** Opening Exercise inputs block **
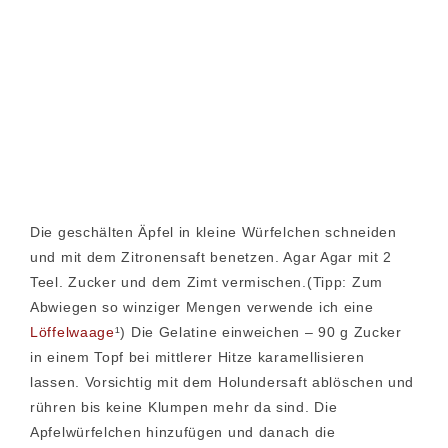
Die geschälten Äpfel in kleine Würfelchen schneiden
und mit dem Zitronensaft benetzen. Agar Agar mit 2
Teel. Zucker und dem Zimt vermischen.(Tipp: Zum
Abwiegen so winziger Mengen verwende ich eine
Löffelwaage
¹) Die Gelatine einweichen – 90 g Zucker
in einem Topf bei mittlerer Hitze karamellisieren
lassen. Vorsichtig mit dem Holundersaft ablöschen und
rühren bis keine Klumpen mehr da sind. Die
Apfelwürfelchen hinzufügen und danach die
** Closing Exercise inputs block **
## Written task
Swap "Holundersaft" for "Kirschsaft" and write out the lines of the records again, keeping everything else unchanged. Leave the pictures out of your answer.

## Task answer
Die geschälten Äpfel in kleine Würfelchen schneiden
und mit dem Zitronensaft benetzen. Agar Agar mit 2
Teel. Zucker und dem Zimt vermischen.(Tipp: Zum
Abwiegen so winziger Mengen verwende ich eine
Löffelwaage
¹) Die Gelatine einweichen – 90 g Zucker
in einem Topf bei mittlerer Hitze karamellisieren
lassen. Vorsichtig mit dem Kirschsaft ablöschen und
rühren bis keine Klumpen mehr da sind. Die
Apfelwürfelchen hinzufügen und danach die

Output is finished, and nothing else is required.